The Lord-Lieutenant is responsible for the recommendation of deputy lieutenants, and I believe that quite lately—I shall be corrected by some of my noble friends if I am wrortg—the Lords-Lieutenant received a circular in which it Was put to them in very unambiguous terms that in future all deputy lieutenants were to hold office because they were persons likely to have special opportunities of promoting the success of the Territorial Associations. This shows to my mind how necessary it is that the Lord-Lieutenant and the president of the Territorial Association shall be one and the same person. The noble Duke suggested that the difficulty might be met in some other manner, and the suggestion which I venture to make to noble Lords opposite is that as this cannot really be such an extremely urgent matter, the discussion of the Bill might be allowed to stand over and be resumed after we have had time to consider at our leisure the effects of the proposal put forward by the noble Earl.

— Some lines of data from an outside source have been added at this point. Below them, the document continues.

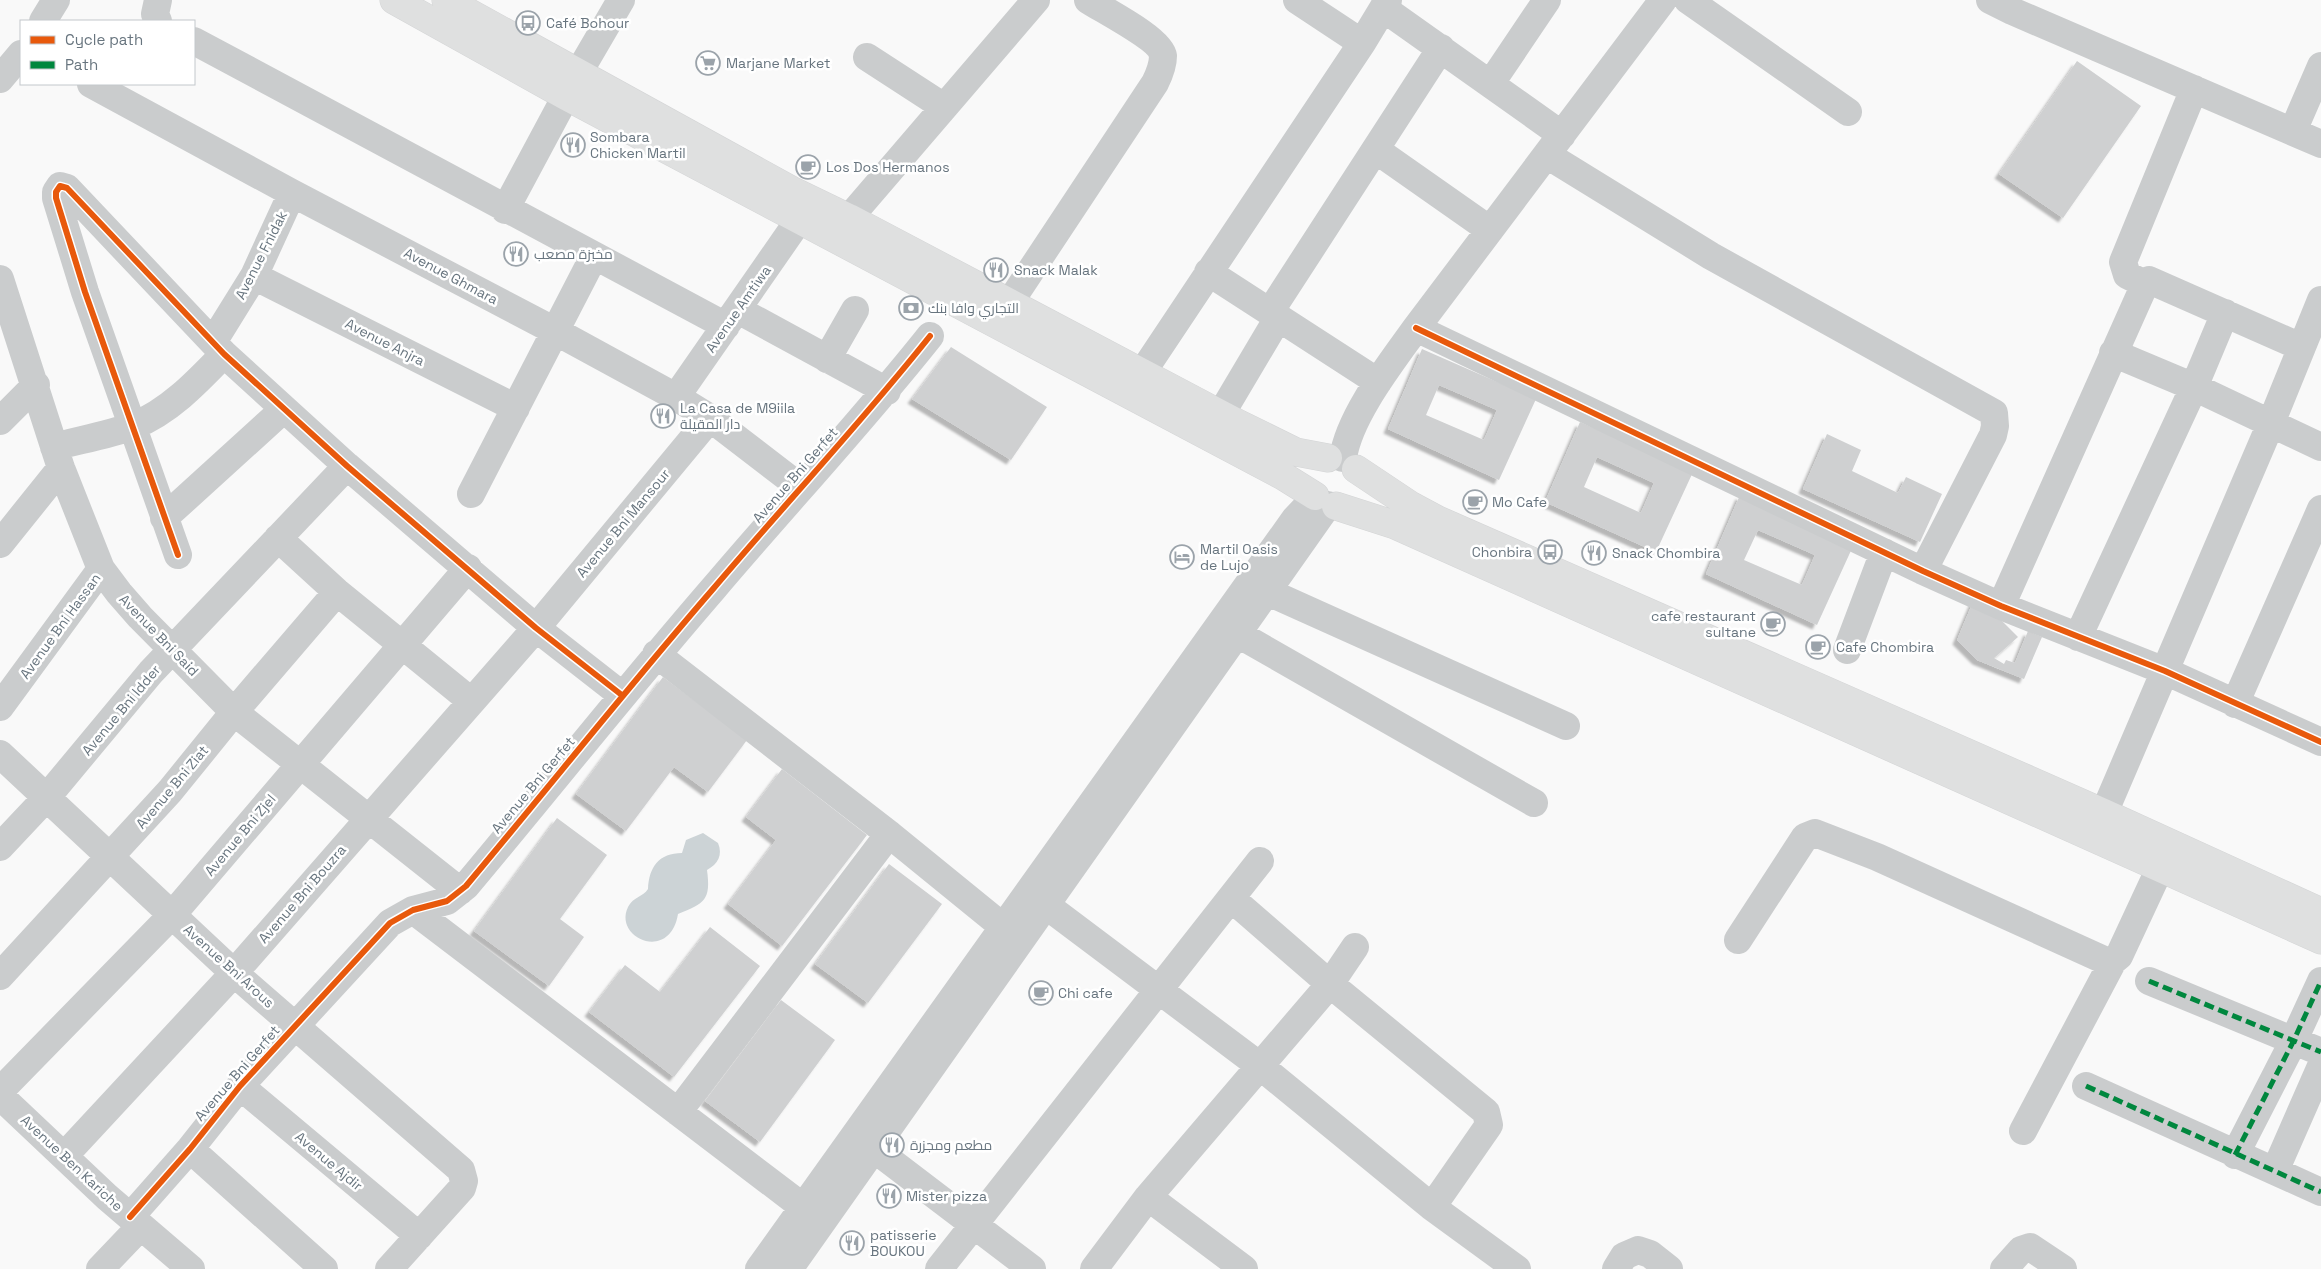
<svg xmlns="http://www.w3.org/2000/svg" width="2321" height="1269" font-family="'Space Grotesk',Cairo,sans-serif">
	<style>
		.water { fill: #ccd3d6 }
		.building { fill: #cfd0d1; fill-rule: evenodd; filter: url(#shadow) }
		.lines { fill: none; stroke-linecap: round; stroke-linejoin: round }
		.major-casing { stroke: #d4d5d6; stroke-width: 29 }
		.minor { stroke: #cacccd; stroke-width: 28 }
		.major { stroke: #dfe0e0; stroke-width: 28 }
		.quiet { stroke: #00873e; stroke-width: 5; stroke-dasharray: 10 5; stroke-linecap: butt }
		.cycleway-casing { stroke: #fff; stroke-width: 9 }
		.cycleway { stroke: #e8590c; stroke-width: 6 }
		.labels { text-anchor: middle; stroke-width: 5; stroke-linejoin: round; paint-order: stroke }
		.poi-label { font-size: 14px; fill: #68757f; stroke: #fff; text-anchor: start }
		.street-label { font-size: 14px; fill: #68757f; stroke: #fff }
	</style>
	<defs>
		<filter id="shadow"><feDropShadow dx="-4.5" dy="4.5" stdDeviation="1" flood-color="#0004"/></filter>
	</defs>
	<rect width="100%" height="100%" fill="#f9f9f9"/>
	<path class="water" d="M703,833L718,843C723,855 718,864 707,870C711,900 705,903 678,914C670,963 613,938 628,907C633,897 643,897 648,889C649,867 659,853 682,853L686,840Z"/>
	<path class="building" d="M2077,61L2141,106L2063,218L1999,174Z
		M951,347L1047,407L1011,460L912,399Z
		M1422,349L1536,399L1499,480L1388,429ZM1439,385L1497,410L1484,440L1426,415Z
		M1580,422L1693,472L1656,552L1545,502ZM1597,457L1654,483L1641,513L1584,487Z
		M1827,434L1861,450L1852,471L1898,493L1906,477L1942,494L1920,542L1803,489Z
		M1740,495L1854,544L1817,625L1706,574ZM1758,530L1815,555L1802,585L1744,560Z
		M1976,595L2018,637L1994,658L2004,664L2006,660L2015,663L2028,631L2042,637L2024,679L1977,660L1957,640Z
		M663,677L747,740L708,792L674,767L626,831L576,794Z
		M782,769L867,835L782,946L728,904L776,840L746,817Z
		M557,818L607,855L560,919L584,937L549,986L474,931Z
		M889,864L942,904L868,1003L815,964Z
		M710,927L760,966L674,1077L589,1012L625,965L660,992Z
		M781,1000L835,1040L760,1142L705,1101Z"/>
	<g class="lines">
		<g class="major-casing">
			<path id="major" d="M394,0L566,96L1283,476L1315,496
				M446,0L791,190L849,218L1239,424L1296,452L1328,458
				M1356,469L1410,505L1438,520L2104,813L2321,912
				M1336,506L1395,525L2321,940"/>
		</g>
		<path class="minor" d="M1297,0L1362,43
			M1688,0L1848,112
			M1990,0L2012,11L2321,144
			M1383,8L1562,135
			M43,21L56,0
			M158,21L155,14L158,0
			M194,41L726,326
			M867,57L944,107
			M579,72L621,0
			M0,79L21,54
			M1491,83L1547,0
			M91,84L292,193L555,331L676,397L710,418L800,487
			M2293,131L2321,66
			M1376,150L1490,230
			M1547,155L1711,256L1994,413L1995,426L1993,435L1923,571
			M505,210L566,96
			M849,218L1036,0
			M1208,272L1378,382
			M254,276L516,408
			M0,279L61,468L101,569L119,593L140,617L234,712L460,891
			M2145,284L2127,275L2123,262L2194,89
			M1010,302L1155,83C1159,75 1163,65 1163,56C1161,39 1103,10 1088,0
			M738,310L887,391
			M1270,312L1441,48
			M1416,328L1923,571L2001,606L2165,671L2321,742
			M213,342L254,276L292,193
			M2113,353L2194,387L2321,447
			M827,359L855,310
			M1142,373L1362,43L1388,0
			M676,397L799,220
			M1221,414L1278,318
			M0,421L36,385
			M54,447C80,440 108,435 133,426C169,412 198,381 224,354
			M1343,458C1349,416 1391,363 1416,328L1663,0
			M471,494L594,256
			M164,518L284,409
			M278,538L337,592L471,701
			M0,544L61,468
			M178,555L85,292L56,198V192L60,186L67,188L224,354L347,466L536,628L623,696
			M1266,591L1566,726
			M2001,606L2145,284L2149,280L2301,347
			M1238,634L1534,803
			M2078,637L2194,387L2225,313
			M1847,650L1884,552
			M656,654L889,834L1002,926
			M2235,704L2321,509
			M0,707L101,569
			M0,754L234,973L461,1170L464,1181L462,1188L389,1269
			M2104,813L2271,423L2321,300
			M0,847L47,797L151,672L347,466
			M1232,899L1330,984L1486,1112L1489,1125L1432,1207
			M1047,906L1260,1066L1432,1207L1517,1269
			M413,910L803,1207
			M1738,940L1805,837L1815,833L1877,857L2104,960L2113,961L2119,956L2160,868
			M0,976L170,791L234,712L337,592
			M2149,981L2321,1052
			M240,1086L419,1236
			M2086,1086L2321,1192
			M0,1091L172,915L468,568
			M0,1096L107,1197L191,1269
			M678,1112L889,834
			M2023,1131L2113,961
			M873,1148L1032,1269
			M190,1149L324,1269
			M2235,1155L2293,1042L2321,981
			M64,1156L234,973L536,628L710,418
			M2275,1171L2321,1066
			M1148,1197L1244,1269
			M130,1217L190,1149L240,1086L390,923L413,910L447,901L466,886C549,787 629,686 713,589C785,504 861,423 930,336
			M100,1269L141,1226
			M759,1269L1295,519L1315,498
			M789,1269L1328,505
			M939,1269L1260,861
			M1094,1269L1148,1197L1330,984L1355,947
			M1616,1269L1624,1256L1638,1250L1650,1254L1669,1269
			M2004,1269L2021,1250L2030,1247L2063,1269"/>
		<use href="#major" class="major"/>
		<path class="quiet" d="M2149,981L2321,1052
			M2086,1086L2321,1192
			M2235,1155L2293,1042L2321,981"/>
		<g class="cycleway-casing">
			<path id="cycleway" d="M1416,328L1923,571L2001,606L2165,671L2321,742
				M178,555L85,292L56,198V192L60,186L67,188L224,354L347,466L536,628L623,696
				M130,1217L190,1149L240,1086L390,923L413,910L447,901L466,886C549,787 629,686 713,589C785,504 861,423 930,336"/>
		</g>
		<use href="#cycleway" class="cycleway"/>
	</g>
	<defs>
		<g id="bus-ring" transform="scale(1.25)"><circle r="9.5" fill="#fff" stroke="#9ba3aa" stroke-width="1.5"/><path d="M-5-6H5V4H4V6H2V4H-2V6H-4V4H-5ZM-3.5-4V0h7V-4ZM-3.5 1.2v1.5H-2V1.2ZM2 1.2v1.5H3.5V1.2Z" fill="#9ba3aa"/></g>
		<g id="supermarket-ring" transform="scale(1.25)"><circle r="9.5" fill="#fff" stroke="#9ba3aa" stroke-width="1.5"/><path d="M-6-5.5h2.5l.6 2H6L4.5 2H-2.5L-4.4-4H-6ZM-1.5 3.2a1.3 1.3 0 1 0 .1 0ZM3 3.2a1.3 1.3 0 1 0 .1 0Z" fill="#9ba3aa"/></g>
		<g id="restaurant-ring" transform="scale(1.25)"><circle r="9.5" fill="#fff" stroke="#9ba3aa" stroke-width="1.5"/><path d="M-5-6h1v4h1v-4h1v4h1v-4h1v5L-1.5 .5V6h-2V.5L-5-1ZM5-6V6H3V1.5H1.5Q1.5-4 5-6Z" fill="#9ba3aa"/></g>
		<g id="cafe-ring" transform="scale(1.25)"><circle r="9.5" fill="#fff" stroke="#9ba3aa" stroke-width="1.5"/><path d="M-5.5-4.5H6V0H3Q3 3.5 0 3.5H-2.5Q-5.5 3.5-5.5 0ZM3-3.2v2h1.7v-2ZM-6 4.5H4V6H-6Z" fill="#9ba3aa"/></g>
		<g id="bank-ring" transform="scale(1.25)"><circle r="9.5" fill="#fff" stroke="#9ba3aa" stroke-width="1.5"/><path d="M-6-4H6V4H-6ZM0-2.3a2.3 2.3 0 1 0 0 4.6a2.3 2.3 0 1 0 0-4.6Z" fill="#9ba3aa"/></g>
		<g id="hotel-ring" transform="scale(1.25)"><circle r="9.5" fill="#fff" stroke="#9ba3aa" stroke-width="1.5"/><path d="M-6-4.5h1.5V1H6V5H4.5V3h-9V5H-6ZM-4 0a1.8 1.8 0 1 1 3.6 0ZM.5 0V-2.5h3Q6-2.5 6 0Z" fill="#9ba3aa"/></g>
	</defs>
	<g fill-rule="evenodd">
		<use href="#bus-ring" x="528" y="23"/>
		<use href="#supermarket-ring" x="708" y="63"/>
		<use href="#restaurant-ring" x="573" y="145"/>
		<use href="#cafe-ring" x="808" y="167"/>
		<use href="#restaurant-ring" x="516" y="254"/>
		<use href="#restaurant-ring" x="996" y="270"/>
		<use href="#bank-ring" x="911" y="308"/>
		<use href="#restaurant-ring" x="663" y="416"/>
		<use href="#cafe-ring" x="1475" y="502"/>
		<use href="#bus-ring" x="1550" y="552"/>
		<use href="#restaurant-ring" x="1594" y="553"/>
		<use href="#hotel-ring" x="1182" y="557"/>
		<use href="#cafe-ring" x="1773" y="624"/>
		<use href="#cafe-ring" x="1818" y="647"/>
		<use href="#cafe-ring" x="1041" y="993"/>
		<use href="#restaurant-ring" x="892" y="1145"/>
		<use href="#restaurant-ring" x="889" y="1196"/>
		<use href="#restaurant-ring" x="852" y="1243"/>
	</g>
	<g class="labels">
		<g class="poi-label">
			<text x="546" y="28">Café Bohour</text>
			<text x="726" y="68">Marjane Market</text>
			<text x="590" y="142">Sombara<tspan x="590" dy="16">Chicken Martil</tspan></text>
			<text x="826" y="172">Los Dos Hermanos</text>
			<text x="534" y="259">مخبزة مصعب</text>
			<text x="1014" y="275">Snack Malak</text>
			<text x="928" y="313">التجاري وافا بنك</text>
			<text x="680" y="413">La Casa de M9iila<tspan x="680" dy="16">دار المقيلة</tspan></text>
			<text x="1492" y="507">Mo Cafe</text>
			<text x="1200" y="554">Martil Oasis<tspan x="1200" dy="16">de Lujo</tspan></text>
			<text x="1532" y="557" text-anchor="end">Chonbira</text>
			<text x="1612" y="558">Snack Chombira</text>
			<text x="1756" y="621" text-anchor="end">cafe restaurant<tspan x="1756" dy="16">sultane</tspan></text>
			<text x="1836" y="652">Cafe Chombira</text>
			<text x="1058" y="998">Chi cafe</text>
			<text x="910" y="1150">مطعم ومجزرة</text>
			<text x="906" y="1201">Mister pizza</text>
			<text x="870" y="1240">patisserie<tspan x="870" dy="16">BOUKOU</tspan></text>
		</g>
		<g class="street-label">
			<text transform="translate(261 255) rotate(-63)" y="5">Avenue Fnidak</text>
			<text transform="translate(451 276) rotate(28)" y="5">Avenue Ghmara</text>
			<text transform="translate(738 309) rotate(-55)" y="5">Avenue Amtiwa</text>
			<text transform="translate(385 342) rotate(27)" y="5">Avenue Anjra</text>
			<text transform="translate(795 475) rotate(-49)" y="5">Avenue Bni Gerfet</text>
			<text transform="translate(623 523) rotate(-50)" y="5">Avenue Bni Mansour</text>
			<text transform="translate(60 626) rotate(-54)" y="5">Avenue Bni Hassan</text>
			<text transform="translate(159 635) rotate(46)" y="5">Avenue Bni Said</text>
			<text transform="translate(121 710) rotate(-50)" y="5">Avenue Bni Idder</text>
			<text transform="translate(533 785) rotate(-50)" y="5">Avenue Bni Gerfet</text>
			<text transform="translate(172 787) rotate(-50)" y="5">Avenue Bni Ziat</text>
			<text transform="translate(240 835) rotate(-50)" y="5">Avenue Bni Zjel</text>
			<text transform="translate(302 894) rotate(-49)" y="5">Avenue Bni Bouzra</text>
			<text transform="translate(229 966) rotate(42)" y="5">Avenue Bni Arous</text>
			<text transform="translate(237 1073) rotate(-49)" y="5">Avenue Bni Gerfet</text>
			<text transform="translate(329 1161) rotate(40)" y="5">Avenue Ajdir</text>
			<text transform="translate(72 1163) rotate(43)" y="5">Avenue Ben Kariche</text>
		</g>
	</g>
	<rect x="20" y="20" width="175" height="65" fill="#ffffff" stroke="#c3c8cc"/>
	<rect x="30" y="36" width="25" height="8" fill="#e8590c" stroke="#c3c8cc"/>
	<text x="65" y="45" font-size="15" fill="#68757f">Cycle path</text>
	<rect x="30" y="61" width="25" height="8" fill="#00873e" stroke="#c3c8cc"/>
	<text x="65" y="70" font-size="15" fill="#68757f">Path</text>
</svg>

My Lords, of course if the noble Marquess opposite makes that appeal we are really not in a position to resist it, and therefore we must give way, although I know my right hon. friend was anxious to have this matter settled. The noble Duke suggested that it might be possible to make it a condition of the appointment of a Lord-Lieutenant in certain cases that he should not act as president of the County Association. That seems to me to place a very invidious duty upon the Government of the day. It had occurred to us whether that course could be taken instead of the one we have adopted, but it certainly does seem to me that to exact from a Lord-Lieutenant on his appointment a promise that he will fail to act under the Ace of Parliament is a rather anomalous and inconvenient course to take. Of course, it is possible to do that, but it seems to me to place both the Government of the day and the man to whom the office is offered in an invidious and disagreeable position. It is perfectly true, of course, that these cases may not be very numerous, but when they do occur they are extremely important; and in the particular Lancashire case to which reference has been made the effect upon the Territorial Force there, connected with one of the most successful of County Associations, would have been, I am informed, very great indeed. I understand that there would have been something like a general resignation of all the people concerned in the promotion of the Territorial Force there, and that is a prospect which naturally my right hon. friend, however great his respect may be for Lords-Lieutenant, could not regard with equanimity.


Does the noble Earl mean that this consequence would follow the fact that the Lord-Lieutenant became president, or the fact that as president he would take an active and leading part in the management of the Association?


If a Lord-Lieutenant is appointed and is president of the County Association, what part he will take will be within his discretion, unless the expedient suggested by the noble Duke were adopted of, as a preliminary, exacting from the Lord-Lieutenant an honourable obligation that he would fail to act.


Not fail to be president, but fail to act; that is all.


If the noble Duke will look at the Act he will see that it is assumed all through that in ordinary cases the Lord-Lieutenant will be the president. Obviously it could not be to the interest of the Army Council to appoint any person other than the one to whom, in the particular circumstances, the duties ought to be entrusted. It is hardly to be supposed that the Army Council would go out of their way to appoint someone else to make the scheme a failure. In the great majority of cases I have no doubt that the Lord-Lieutenant would be the active chairman of the Association. However, I do not know that it is worth while labouring the matter further. If the noble Marquess desires to have it postponed, postponed of course it must be.


To put myself in order I move the adjournment of the debate.

Moved, that the debate be adjourned—(The Marquess of Lansdowne).

On Question, Motion agreed to, and debate adjourned sine die.